Using Baye’s rule, the conditional probability \(P(A | B)\) is defined as:
\[ P(A|B) = \frac{P(B|A) \cdot P(A)}{P(B)} \]
In this case, \(P(B|A) = P(Z > \lambda/2 \ |\ Z > \lambda) = 1\), since if \(Z\) is greater than \(\lambda\) it must also be greater than \(\lambda / 2\). Thus, we can easily compute \(P(A | B)\) by dividing \(P(A)\) by \(P(B)\). This is done in the cell below:
P_A <- length(which(Z > l)) / samples
P_B <- length(which(Z > l/2)) / samples
P <- P_A / P_B
# alternative method using subsets to check above value of P
check <- length(which(Z[Z>l/2] > l)) / length(Z[Z>l/2])
if(P == check){
print(P)
}
## [1] 0.1341552
Thus, \(P(Z > \lambda \ | \ Z > \lambda/2) \approx 0.133\).
Given a continuous random variable \(X\), its associated probability distribution is considered “memoryless” if \(P(X > r + s\ |\ X > r) = P(X >s).\) For this example, we can confirm that the exponential distribution adheres to the this memoryless property if \(P(Z > \frac{\lambda}{2} + \frac{\lambda}{2}\ |\ Z > \frac{\lambda}{2}) = P(Z > \frac{\lambda}{2})\). In other words, we must prove that:
\[ \begin{equation} \frac{P(Z > \lambda)}{P(Z > \lambda/2)} = P(Z > \lambda/2) \end{equation} \]
To determine \(P(Z > \lambda)\) we can solve the following integral:
\[ \begin{align} P(Z > \lambda) &= 1 - \int_0^{\lambda} \lambda e^{-\lambda x} \ dx \\ &= 1 - (-e^{-\lambda x}|_0^\lambda) \\ &= 1 - (-e^{-\lambda^2}-1) \\ &= e^{-\lambda^2} \end{align} \]
We can invoke the same methodology to determine \(P(Z > \lambda/2)\):
\[ \begin{align} P(Z > \lambda/2) &= 1 - \int_0^{\lambda / 2} \lambda e^{-\lambda x} \ dx \\ &= 1 - (-e^{-\lambda x}|_0^{\lambda/2}) \\ &= 1 - (-e^{\frac{-\lambda^2}{2}}-1) \\ &= e^{\frac{-\lambda^2}{2}} \end{align} \]
Dividing \(\frac{P(Z > \lambda)}{P(Z > \lambda/2)}\) gives:
\[ \begin{align} \frac{P(Z > \lambda)}{P(Z > \lambda/2)} = \frac{e^{-\lambda^2}} {e^\frac{-\lambda^2}{2}}=e^{-\lambda^2+\frac{\lambda^2}{2}} = e^{\frac{-\lambda^2}{2}} = P(Z > \lambda/2) \end{align} \]
Thus, we have confirmed the exponential distribution’s memoryless trait for this conditional probability.

• Record set:
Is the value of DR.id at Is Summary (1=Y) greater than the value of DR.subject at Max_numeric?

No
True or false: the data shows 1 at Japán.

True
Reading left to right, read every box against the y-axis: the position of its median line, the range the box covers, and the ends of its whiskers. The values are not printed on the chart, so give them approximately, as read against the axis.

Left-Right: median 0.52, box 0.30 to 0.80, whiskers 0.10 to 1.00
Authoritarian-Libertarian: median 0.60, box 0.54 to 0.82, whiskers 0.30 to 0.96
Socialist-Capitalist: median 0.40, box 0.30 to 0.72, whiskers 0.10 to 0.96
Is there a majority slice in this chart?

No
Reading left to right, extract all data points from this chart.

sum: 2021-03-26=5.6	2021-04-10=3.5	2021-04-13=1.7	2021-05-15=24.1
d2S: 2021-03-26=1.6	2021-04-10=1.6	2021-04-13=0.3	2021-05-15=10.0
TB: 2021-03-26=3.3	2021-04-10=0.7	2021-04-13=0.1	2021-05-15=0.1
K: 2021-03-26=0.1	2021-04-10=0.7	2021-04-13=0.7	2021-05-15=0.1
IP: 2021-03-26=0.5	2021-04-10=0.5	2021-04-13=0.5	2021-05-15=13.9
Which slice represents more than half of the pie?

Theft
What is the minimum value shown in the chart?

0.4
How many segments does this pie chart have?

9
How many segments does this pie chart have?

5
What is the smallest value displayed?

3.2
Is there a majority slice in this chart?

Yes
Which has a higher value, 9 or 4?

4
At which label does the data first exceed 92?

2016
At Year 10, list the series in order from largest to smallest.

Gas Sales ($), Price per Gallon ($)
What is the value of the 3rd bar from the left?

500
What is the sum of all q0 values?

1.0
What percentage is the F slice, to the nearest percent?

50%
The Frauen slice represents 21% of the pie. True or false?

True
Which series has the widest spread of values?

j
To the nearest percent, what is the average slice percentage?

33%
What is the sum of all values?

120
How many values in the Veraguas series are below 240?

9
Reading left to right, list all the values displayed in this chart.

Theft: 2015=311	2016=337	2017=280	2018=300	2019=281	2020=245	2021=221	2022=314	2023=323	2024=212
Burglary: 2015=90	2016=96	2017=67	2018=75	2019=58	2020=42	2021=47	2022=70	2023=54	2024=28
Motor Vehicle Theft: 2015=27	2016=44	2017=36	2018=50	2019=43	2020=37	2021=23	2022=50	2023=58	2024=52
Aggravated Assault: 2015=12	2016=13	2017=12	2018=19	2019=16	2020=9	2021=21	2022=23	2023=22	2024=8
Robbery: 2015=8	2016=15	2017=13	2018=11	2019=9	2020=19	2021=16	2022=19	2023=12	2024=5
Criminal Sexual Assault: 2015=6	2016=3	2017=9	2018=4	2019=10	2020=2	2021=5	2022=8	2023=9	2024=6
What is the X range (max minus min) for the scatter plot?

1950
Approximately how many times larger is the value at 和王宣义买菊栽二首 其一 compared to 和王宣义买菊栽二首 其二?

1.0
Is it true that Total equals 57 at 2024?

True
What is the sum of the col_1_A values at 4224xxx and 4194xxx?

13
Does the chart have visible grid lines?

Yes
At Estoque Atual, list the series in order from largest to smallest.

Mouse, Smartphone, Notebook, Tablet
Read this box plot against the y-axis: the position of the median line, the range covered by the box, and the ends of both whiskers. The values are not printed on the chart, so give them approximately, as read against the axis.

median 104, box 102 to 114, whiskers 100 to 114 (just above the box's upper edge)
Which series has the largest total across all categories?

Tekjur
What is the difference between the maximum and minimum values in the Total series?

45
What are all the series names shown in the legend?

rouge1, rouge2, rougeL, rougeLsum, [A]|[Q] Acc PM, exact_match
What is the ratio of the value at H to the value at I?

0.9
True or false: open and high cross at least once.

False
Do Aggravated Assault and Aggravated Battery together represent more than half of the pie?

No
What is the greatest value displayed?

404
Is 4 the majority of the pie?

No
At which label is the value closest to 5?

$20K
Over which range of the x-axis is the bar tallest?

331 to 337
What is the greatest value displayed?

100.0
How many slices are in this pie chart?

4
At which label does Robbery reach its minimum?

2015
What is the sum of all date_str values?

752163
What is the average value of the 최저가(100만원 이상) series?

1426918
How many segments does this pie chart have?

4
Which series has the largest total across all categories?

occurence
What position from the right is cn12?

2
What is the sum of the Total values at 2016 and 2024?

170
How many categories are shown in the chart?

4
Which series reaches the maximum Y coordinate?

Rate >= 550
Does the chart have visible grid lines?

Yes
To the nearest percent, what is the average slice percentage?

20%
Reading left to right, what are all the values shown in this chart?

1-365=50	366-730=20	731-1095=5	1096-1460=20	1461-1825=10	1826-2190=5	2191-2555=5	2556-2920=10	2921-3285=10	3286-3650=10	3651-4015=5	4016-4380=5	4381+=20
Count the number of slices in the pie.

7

• Tasks to complete:
1 > In the exponential distribution text, why does P(B|A) equal 1?
2 > Carry on the exponential distribution text past its final sentence.
The entries above come from a separate source, unrelated to the exponential distribution text.

• Per-task answers:
1 > If Z is greater than λ, it must also be greater than λ/2.

2 >
For PDF \(Z\) (the exponential), calculate empirically the probability \(P(Z > 2\lambda \ | \ Z > \lambda)\). Then evaluate through calculus whether the memoryless property holds.
We can determine the probability by mimicking the steps used in part C. Once again, we can use Baye’s rule with the helpful addition that \(P(B|A) = P(Z > \lambda \ |\ Z > 2\lambda) = 1\), since if \(Z\) is greater than \(2\lambda\) it must also be greater than \(\lambda\). The probability is computed in the cell below:
P_A <- length(which(Z > 2*l)) / samples
P_B <- length(which(Z > l)) / samples
P <- P_A / P_B
# alternative method using subsets to check above value of P
check <- length(which(Z[Z>l] > 2*l)) / length(Z[Z>l])
if(P == check){
print(P)
}
## [1] 0.02162162
Thus, \(P(Z > 2\lambda \ | \ Z > \lambda) \approx 0.022\).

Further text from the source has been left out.